Je connais quelques personnes qui gagnent leur vie en annonçant le temps qu'il fera demain. Des gens plutôt sympathiques, je dois l'avouer. Grâce à eux, vous pouvez planifier un peu; pour le séchage sur la corde, les balades en vélo, les pique-niques, les ventes de garage et le jardinage, c'est toujours pratique. Au Québec, c'est comme ça, on aime bien savoir de quoi demain sera fait.

Lu sur une pancarte rouge de jeune manifestant: Désolés de déranger, on essaie de changer le monde!

Au Québec, c'est comme ça, on aime bien savoir de quoi demain sera fait. Mais est-ce que les préparatifs pourraient se faire rapidement et en silence s"il-vous-plait, on est occupés là!?

Je pensais à ça l'autre jour quand quelques amis répétaient à quel point ils n'en pouvaient plus d'entendre parler de la grève. Ce n'était alors qu'une grève, pas encore la crise sociale que c'est ensuite devenue. Je pensais à ça pis à tous ces sujets dont on parle ad vitam nauseam, mais que ça c'est correct parce que c'est pas trop dérangeant.

De là la pluie ou le beau temps. Mais on aurait pu opter aussi pour Star Académie. Ou le Canadien. Ça, on peut s'en gargariser à l'année, y a pas de problème.

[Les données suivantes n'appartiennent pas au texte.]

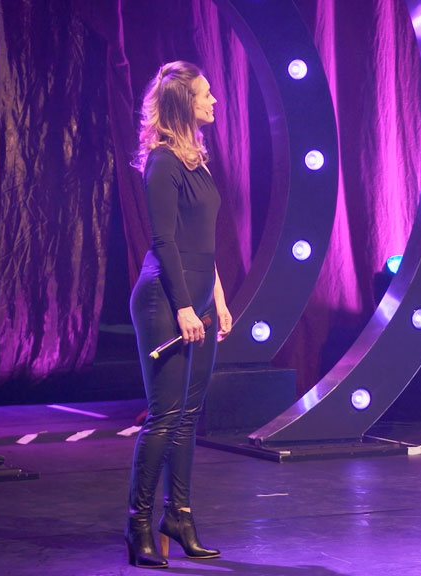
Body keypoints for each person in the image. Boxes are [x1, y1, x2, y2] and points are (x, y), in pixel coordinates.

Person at [125, 60, 232, 568]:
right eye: (205, 94)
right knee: (164, 416)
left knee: (189, 415)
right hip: (165, 300)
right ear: (183, 103)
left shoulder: (197, 161)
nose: (213, 101)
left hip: (199, 299)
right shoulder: (163, 162)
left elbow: (203, 244)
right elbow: (165, 241)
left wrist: (218, 300)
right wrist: (185, 305)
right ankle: (138, 525)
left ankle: (180, 517)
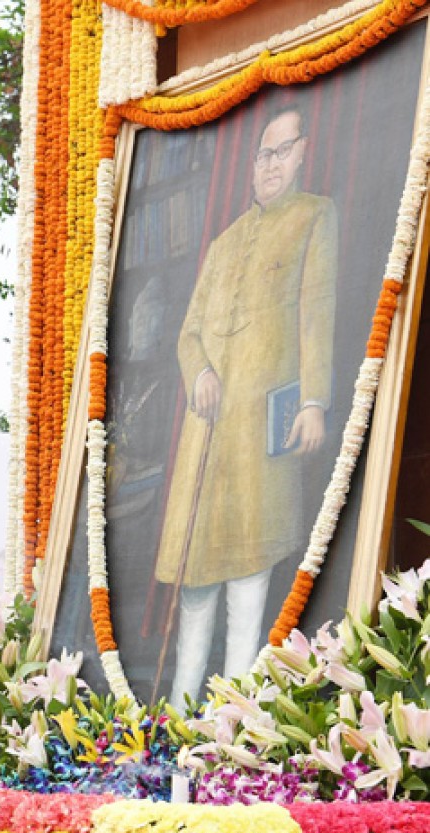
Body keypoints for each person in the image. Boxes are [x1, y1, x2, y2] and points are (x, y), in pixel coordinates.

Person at [154, 103, 338, 706]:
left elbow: (316, 314)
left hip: (262, 426)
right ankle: (181, 711)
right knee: (197, 579)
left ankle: (233, 716)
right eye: (263, 154)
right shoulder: (223, 244)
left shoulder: (314, 217)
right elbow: (188, 334)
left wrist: (313, 400)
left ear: (304, 153)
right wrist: (201, 370)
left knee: (250, 571)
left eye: (282, 151)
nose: (270, 164)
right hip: (208, 436)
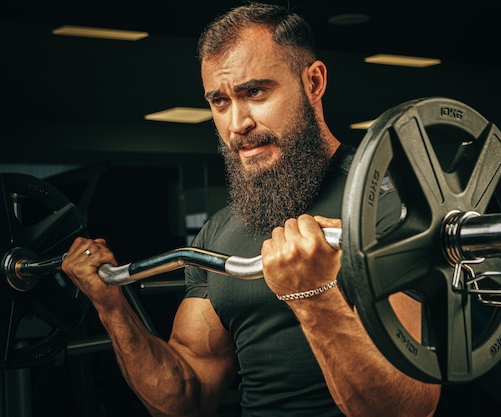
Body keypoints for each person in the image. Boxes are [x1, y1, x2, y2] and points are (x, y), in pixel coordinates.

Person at [62, 2, 441, 416]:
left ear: (313, 82)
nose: (237, 123)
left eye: (254, 92)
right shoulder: (220, 232)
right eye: (220, 101)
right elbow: (187, 396)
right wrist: (112, 307)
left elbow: (409, 408)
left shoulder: (392, 206)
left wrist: (313, 294)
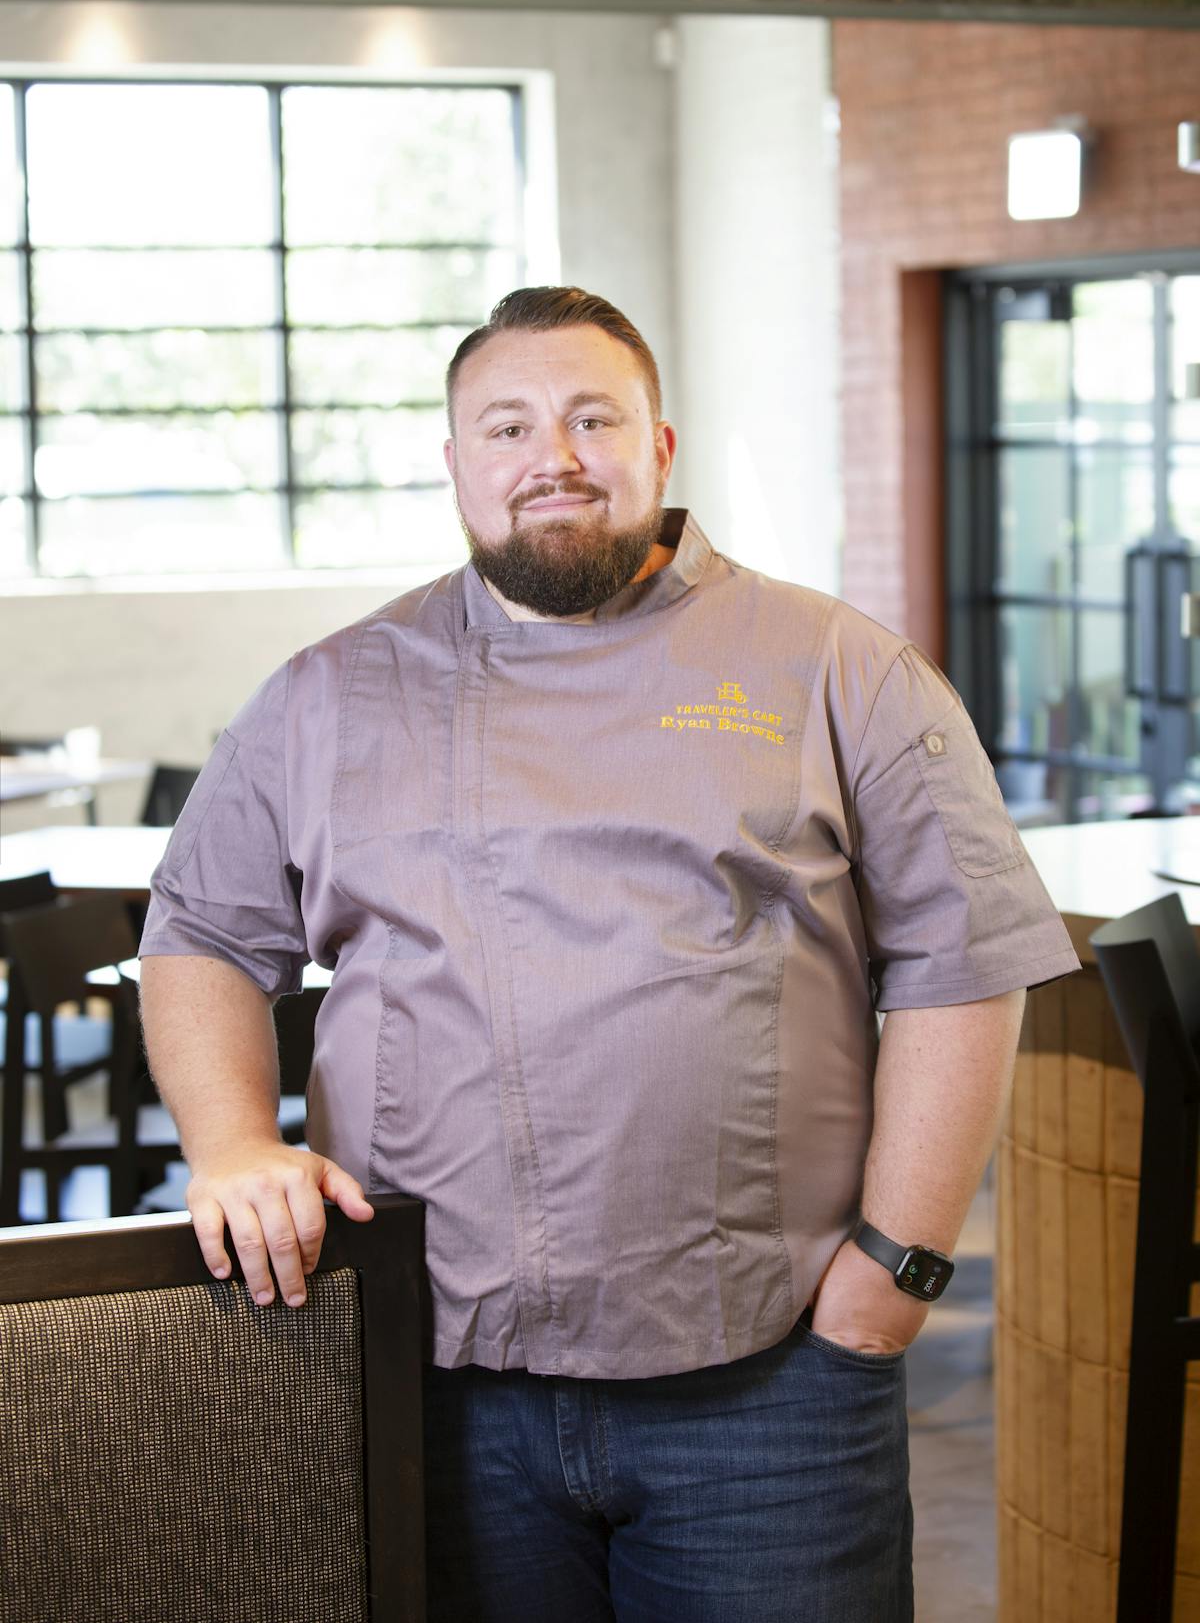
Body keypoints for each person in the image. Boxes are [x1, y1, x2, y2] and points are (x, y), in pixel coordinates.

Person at [140, 285, 1080, 1622]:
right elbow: (201, 934)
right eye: (508, 426)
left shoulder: (837, 668)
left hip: (767, 1388)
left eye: (594, 417)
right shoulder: (331, 691)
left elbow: (964, 960)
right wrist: (232, 1143)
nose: (554, 457)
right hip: (438, 1378)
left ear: (661, 445)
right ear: (457, 462)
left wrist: (894, 1275)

Le Tricolore commence sa saison en octobre, après qu'on ait décortiqué le camp d'entraînement à la minute près, mais lorsque arrivent les séries en avril, on ne se découvre pas d'un fil, on prie pour qu'ils en soient, on s'accroche même des petits drapeaux (rouges) sur la camionnette en klaxonnant de bonheur lorsque Price fait un arrêt de la mitaine.

Je sais. C'est inspirant, rassembleur.

Lu sur une autre pancarte: Rêve d'un monde meilleur, le Québec de demain.

Ce que je préfère de la météo, ce sont les tendances à long terme. Z'avez remarqué, on dit «prévisions à court terme», mais «tendances à long terme», ce qui confirme qu'on peut prédire ce qui se passera dans les prochaines heures- avec plus ou moins de succès d'ailleurs, je le souligne- mais qu'après, pfff, difficile d'assurer. Ça relève presque de la pensée positive.

Là, pendant que j'écris, on nous prévoit de la flotte à court terme, mais les tendances sont ensuite au dégagement, à l'ensoleillement. Ce serait bien un dégagement. Du vrai changement. Mais bon, je vous l'ai déjà dit, je vous laisse choisir, c'est la pluie ou le beau temps.